Bagi aktivis politik muda adalah sangat berdosa kalau ikut memilih atau dipilih pada Pemilu 2014 karena sama saja akan larut dalam kondisi status quo pemerintahan yang diisi kleptokrat dan koruptor. Oleh karena itu, aksi golput merupakan repertoar akhir bagi kaum muda menunjukkan eksistensi politiknya dan melakukan perubahan progresif bagi negara.

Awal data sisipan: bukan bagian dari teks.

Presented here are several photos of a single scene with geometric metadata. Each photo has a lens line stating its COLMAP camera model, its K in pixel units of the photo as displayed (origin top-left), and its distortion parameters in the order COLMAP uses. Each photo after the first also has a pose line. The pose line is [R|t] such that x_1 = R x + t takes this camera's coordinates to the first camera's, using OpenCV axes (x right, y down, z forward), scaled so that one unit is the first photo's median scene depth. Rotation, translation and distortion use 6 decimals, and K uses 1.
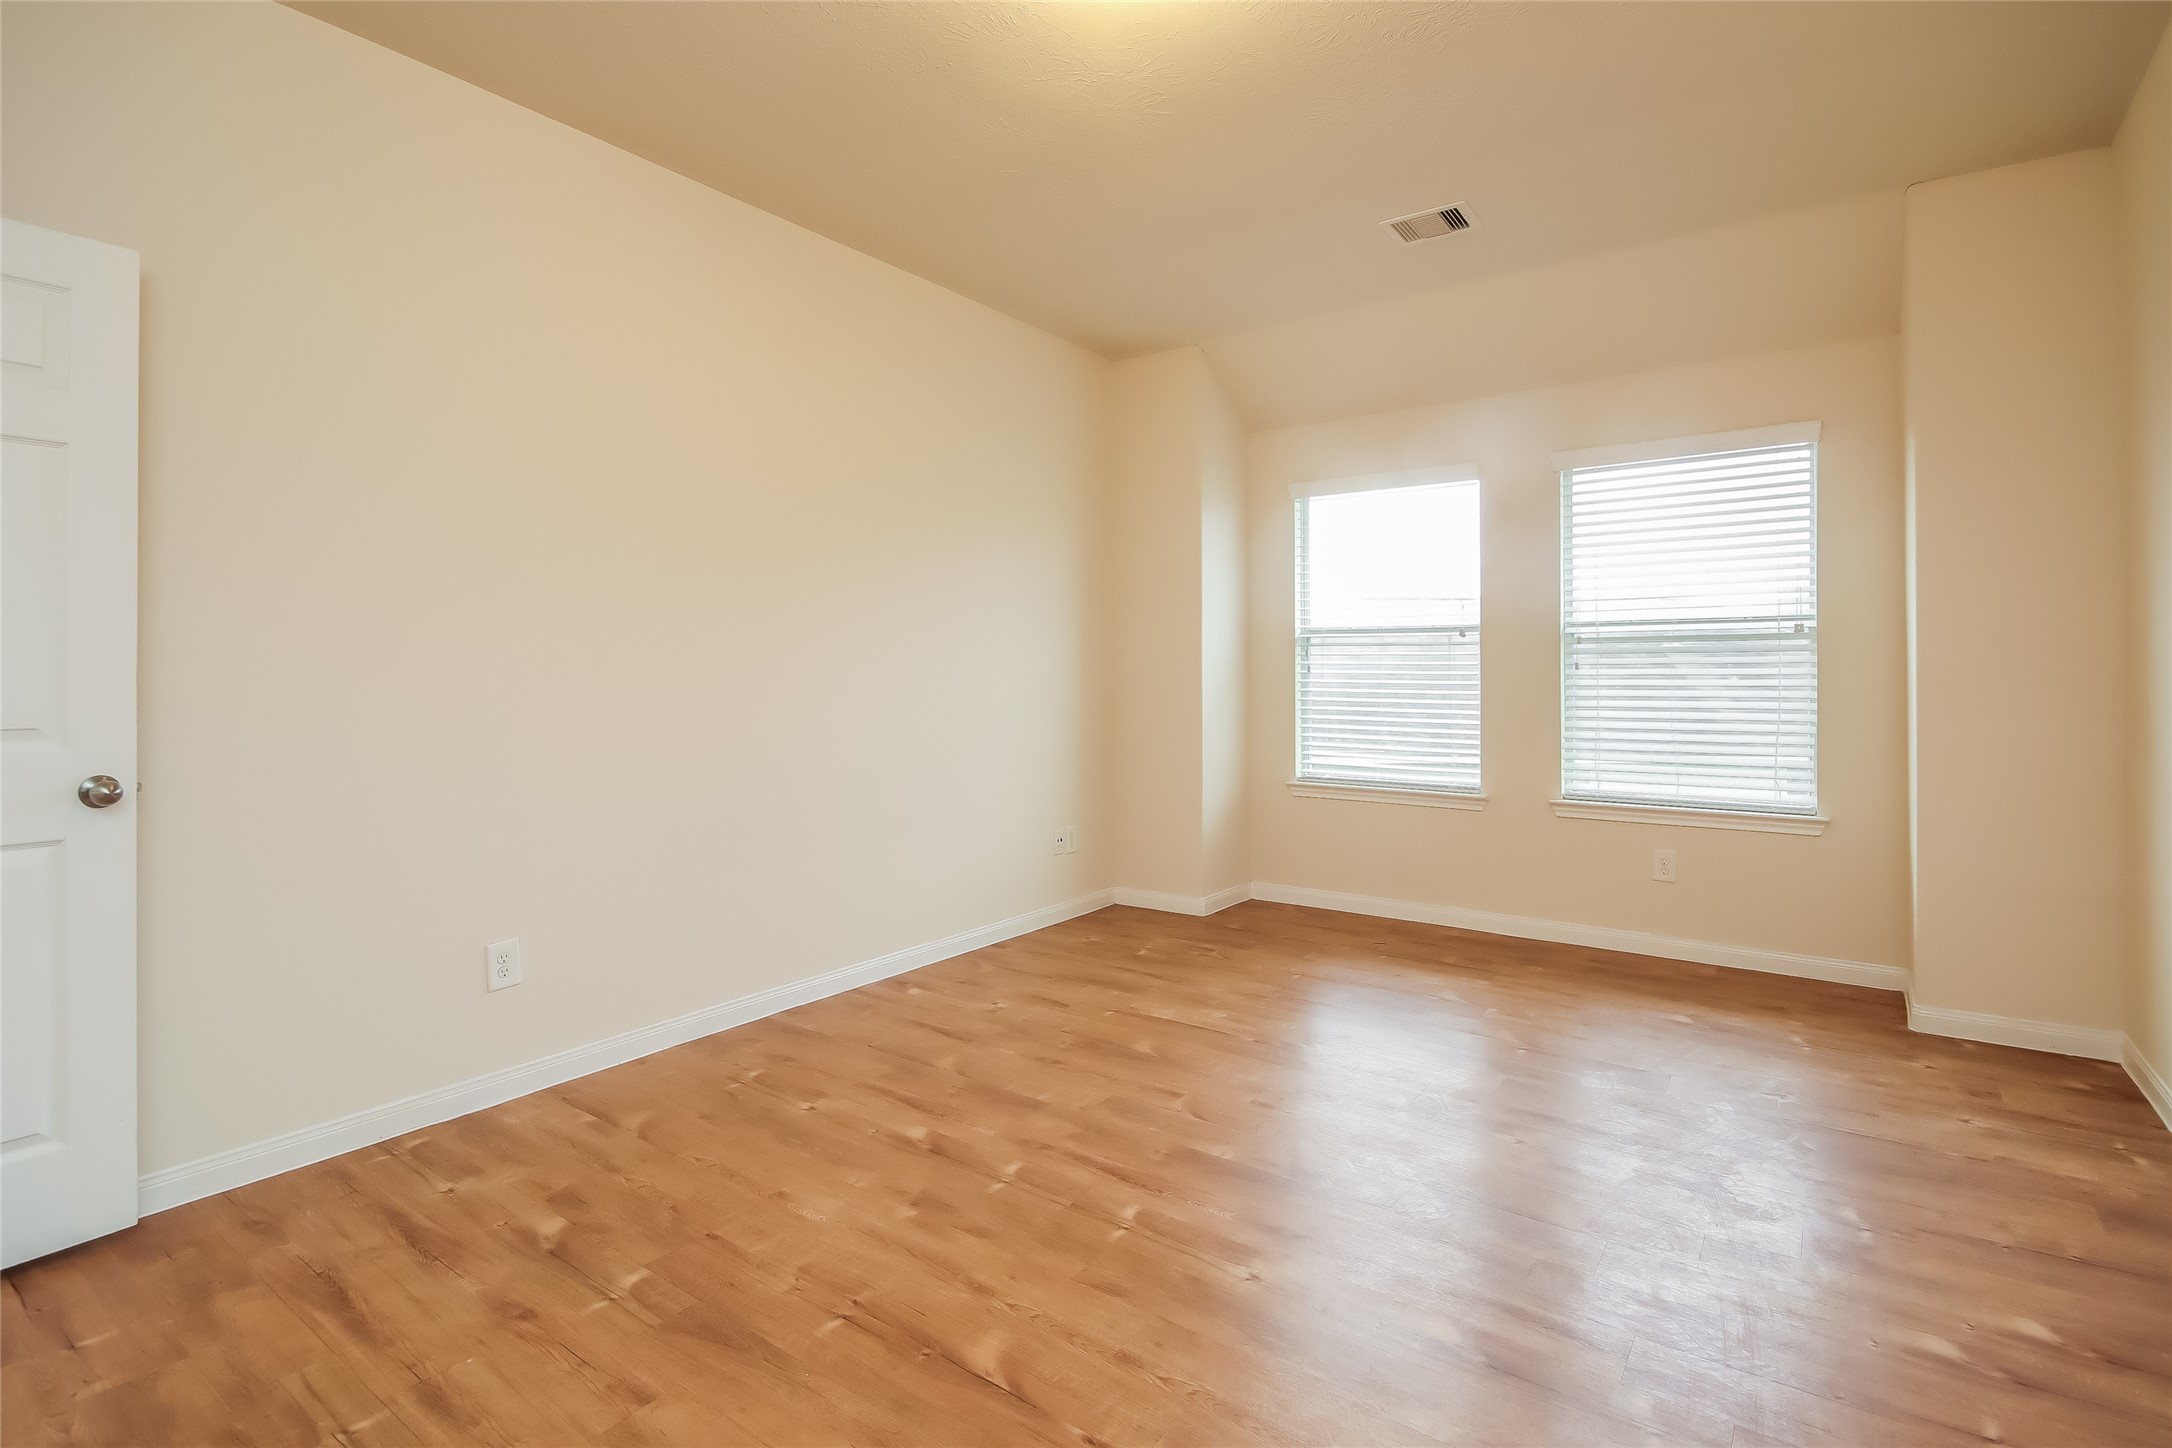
lens RADIAL K [[1025.0, 0, 1090.8], [0, 1025.0, 669.0], [0, 0, 1]] dist [0.023149, -0.011510]
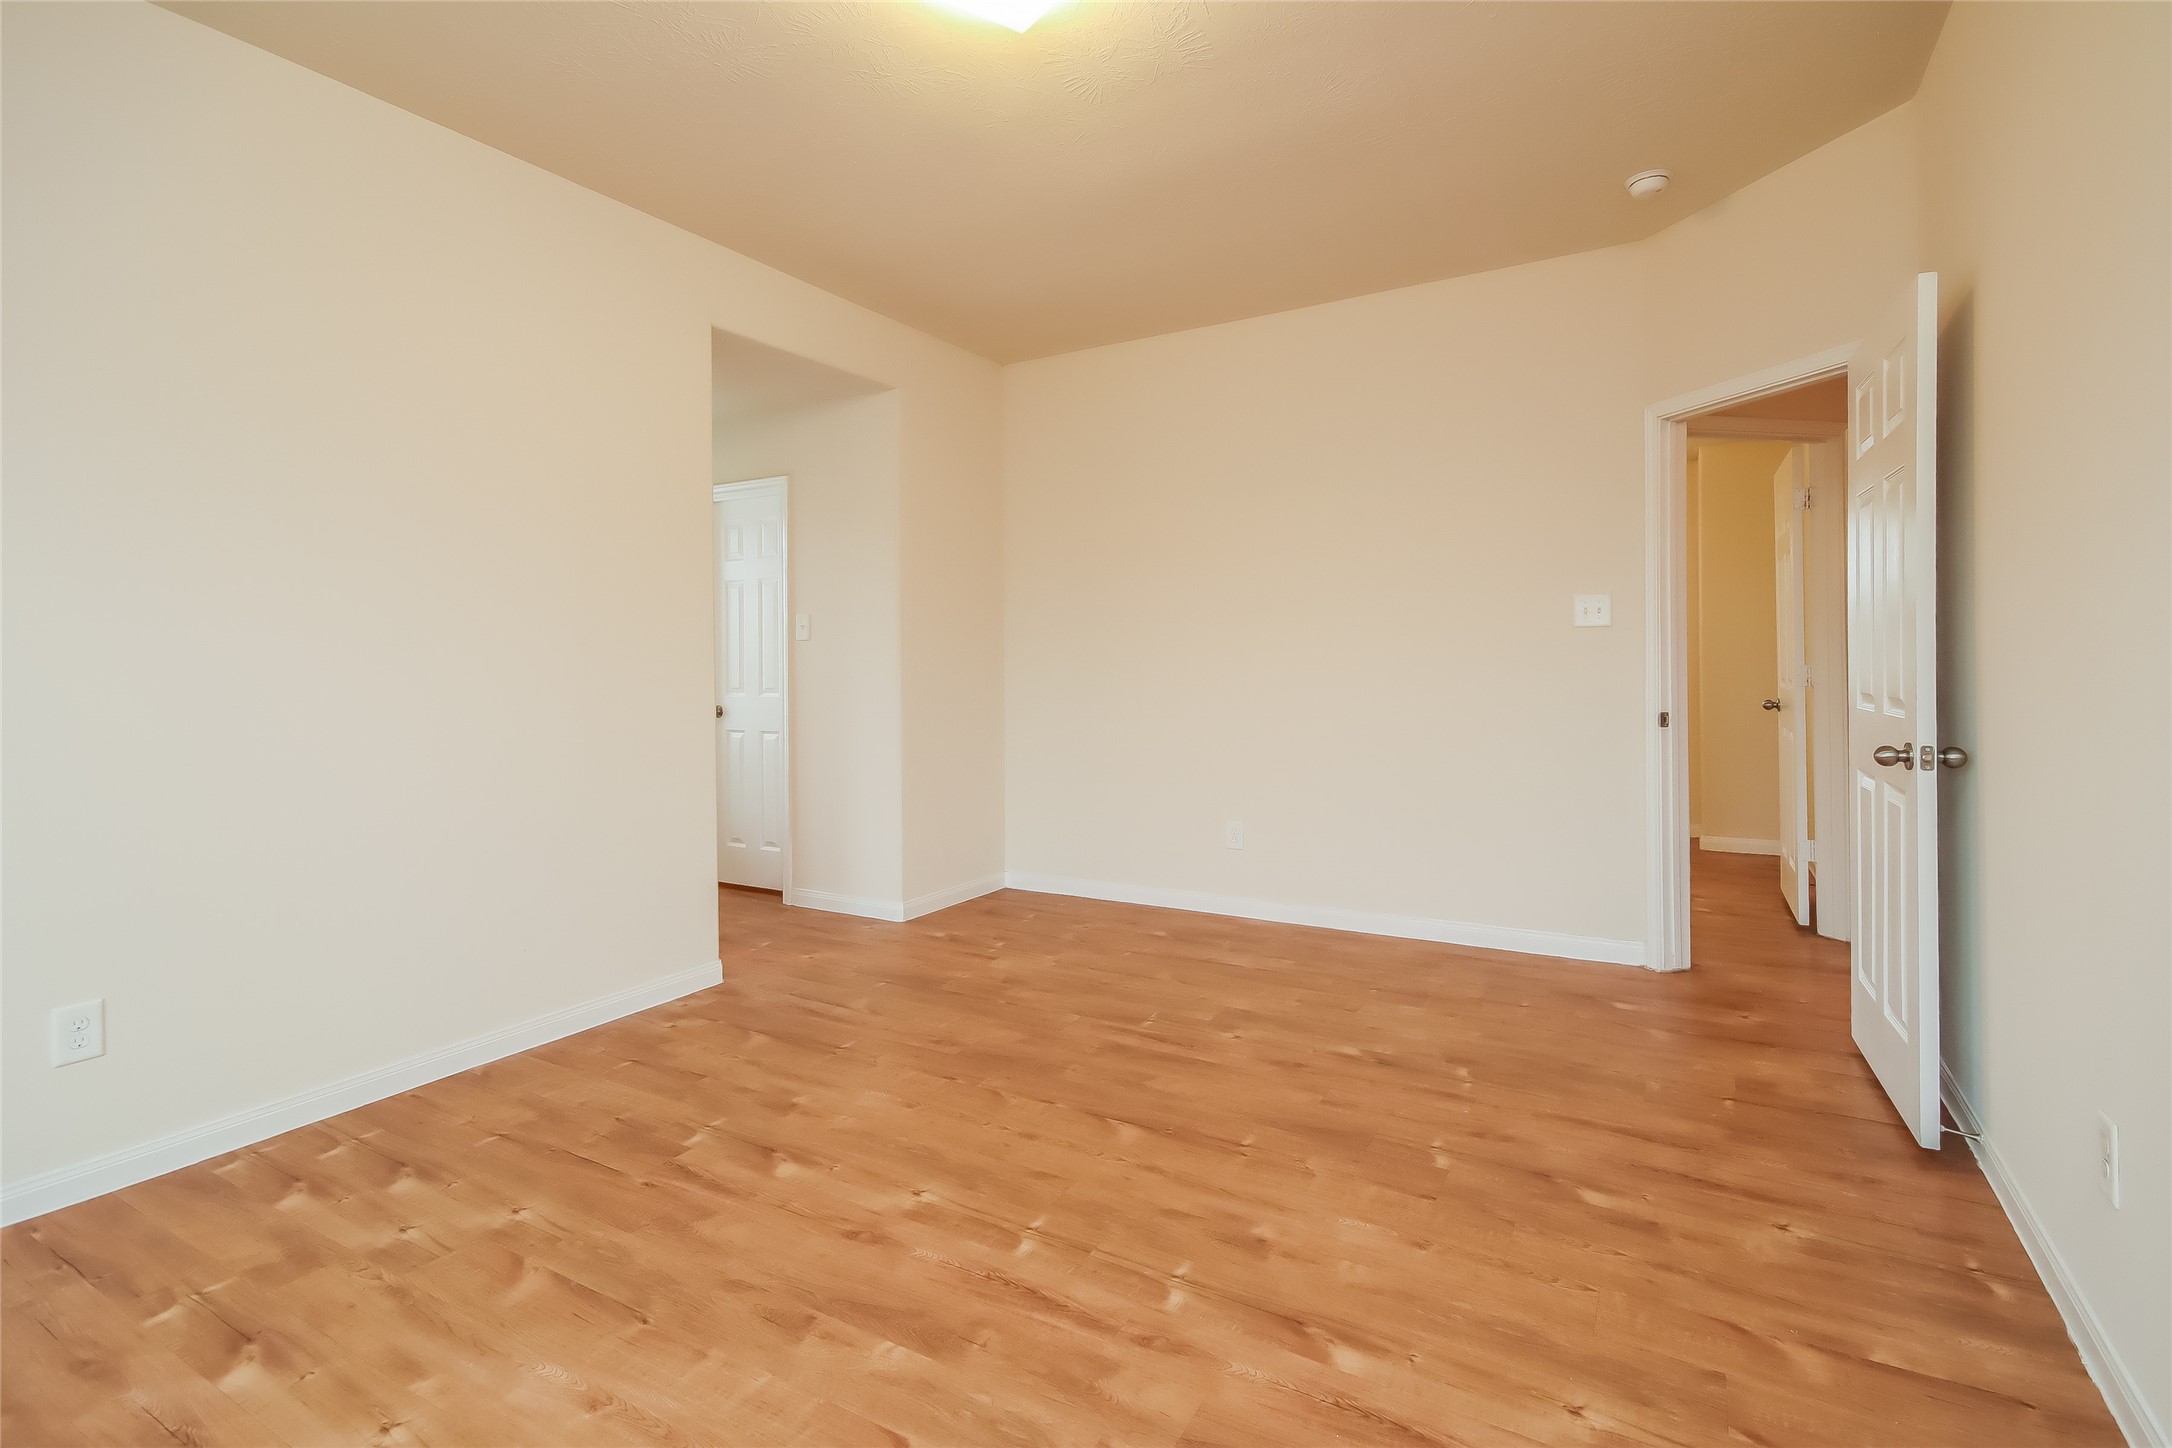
lens RADIAL K [[1025.0, 0, 1090.8], [0, 1025.0, 669.0], [0, 0, 1]] dist [0.023149, -0.011510]
pose [[-0.995954, 0.011359, -0.089147, 0.055978], [0.011155, 0.999934, 0.002786, 0.010220], [0.089173, 0.001780, -0.996015, 1.935179]]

Sumirnya dan suramnya pemilih muda dalam memandang Pemilu 2014 mendatang disebabkan mereka tengah dilanda kebingungan politik. Mereka seperti kehilangan figur penting yang bisa menjadi tokoh panutan bagi kaum muda sebagai media pembelajaran politik. Selama ini praktik politik para tokoh politisi kita tidak dilandaskan pada logika populisme, tetapi lebih materialisme semata.

Gagasan politik autentik dari Hannah Arendt (2001) yang menganjurkan sikap berpolitik praktis lebih banyak mendengar dan melayani publik daripada memerintah dan menuntut, kini semakin jauh dari harapan kaum muda.


Kaum muda juga dilanda kekecewaan politik apabila regenerasi koruptor kini sudah melanda politisi muda yang seharusnya bisa menjadi penjembatan antara aspirasi kaum muda kepada kaum tua. Mereka kini kehilangan rasa afiliasitas, afeksitas, maupun afinistas terhadap kondisi perpolitikan negara hari ini yang tiada hari tanpa pemberitaan korupsi dari hari ke hari.

Problematika ketimpangan ekonomi maupun keadilan sosial yang memicu kekerasan juga tidak lepas dari perhatian kaum muda untuk berkomitmen menjadi golput. Setidaknya, mereka berharap Pemilu 2014 nanti adalah ajang awal bagi kaum muda untuk tampil dan beraksi membenahi sistem politik negara dengan gagasan progresif.

Parpol yang akan berkontestasi pada Pemilu 2014 dituntut lebih peka dalam menanggapi problem apatisme dan apolitisme kaum muda Indonesia ini. Kepekaan tersebut bisa ditunjukkan dengan sosialiasi pendidikan politik terjun langsung ke lapangan maupun memberikan tempat afirmasi bagi kaum muda untuk bisa menyalurkan gagasannya.

Intinya, apolitisme dan apatisme kaum muda bisa dicegah melalui kanalisasi aspirasi politik maupun rekognisi adanya aktvitas politik informal bisa diafirmasi dan dikonfirmasi dalam ranah politik informal. Pada Pemilu 2014, sudah saatnya kaum senior melalukan kerja sama sinergis dengan kaum muda sebagai bagian suksesi tongkat estafet kepemimpinan nasional.